BEGIN

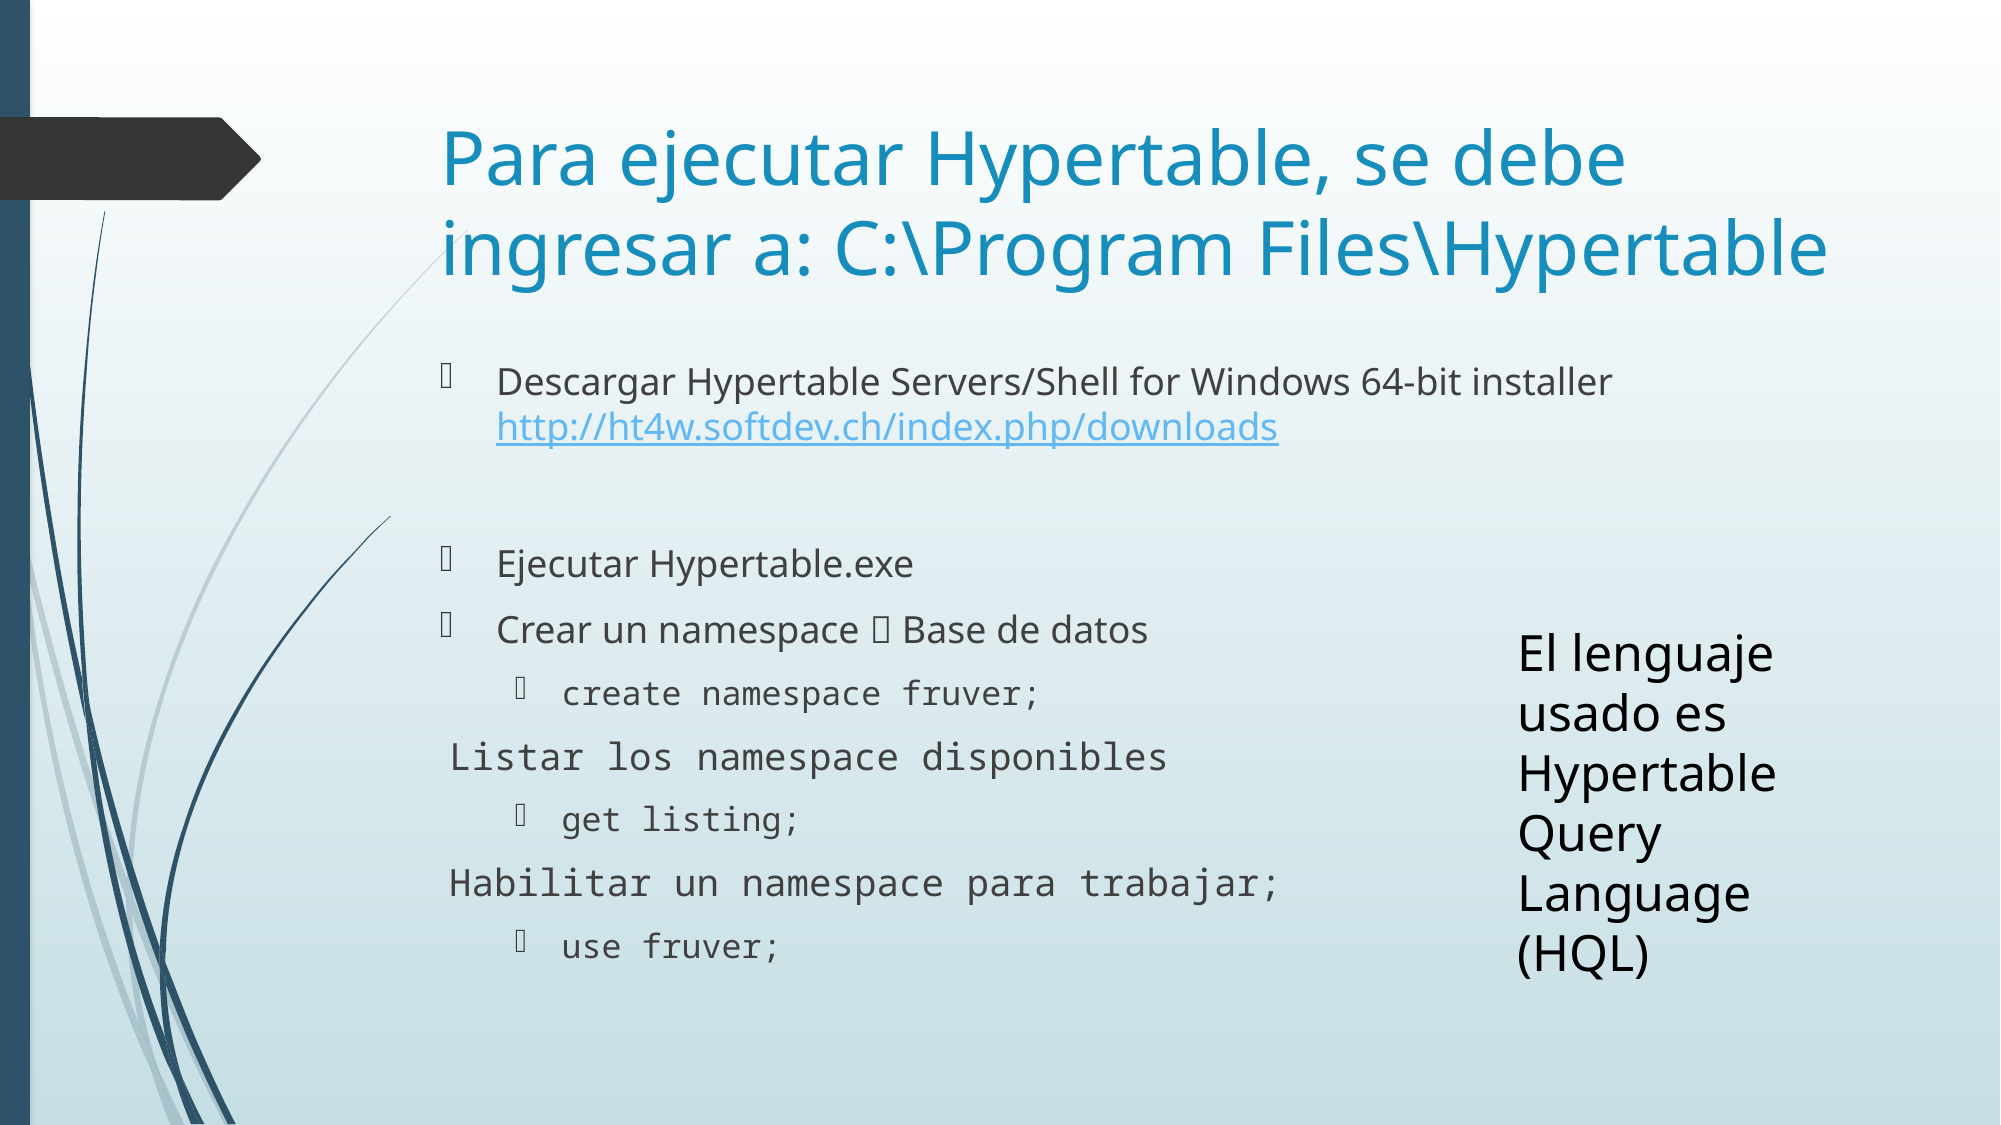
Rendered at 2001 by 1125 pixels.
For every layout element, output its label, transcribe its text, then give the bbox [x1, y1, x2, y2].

list Descargar Hypertable Servers/Shell for Windows 64-bit installer http://ht4w.softdev.ch/index.php/downloads Ejecutar Hypertable.exe Crear un namespace  Base de datos create namespace fruver; Listar los namespace disponibles get listing; Habilitar un namespace para trabajar; use fruver; [424, 350, 1888, 970]
title Para ejecutar Hypertable, se debe ingresar a: C:\Program Files\Hypertable [425, 102, 1888, 313]
text_box El lenguaje usado es Hypertable Query Language (HQL) [1503, 614, 1888, 990]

END

-- Problem requirements --
Leaving out the pictures, print every record exactly as written.

-- Output of the task --
Rendered at 2001 by 1125 pixels.
For every layout element, output its label, transcribe its text, then give the bbox [x1, y1, x2, y2].

list Descargar Hypertable Servers/Shell for Windows 64-bit installer http://ht4w.softdev.ch/index.php/downloads Ejecutar Hypertable.exe Crear un namespace  Base de datos create namespace fruver; Listar los namespace disponibles get listing; Habilitar un namespace para trabajar; use fruver; [424, 350, 1888, 970]
title Para ejecutar Hypertable, se debe ingresar a: C:\Program Files\Hypertable [425, 102, 1888, 313]
text_box El lenguaje usado es Hypertable Query Language (HQL) [1503, 614, 1888, 990]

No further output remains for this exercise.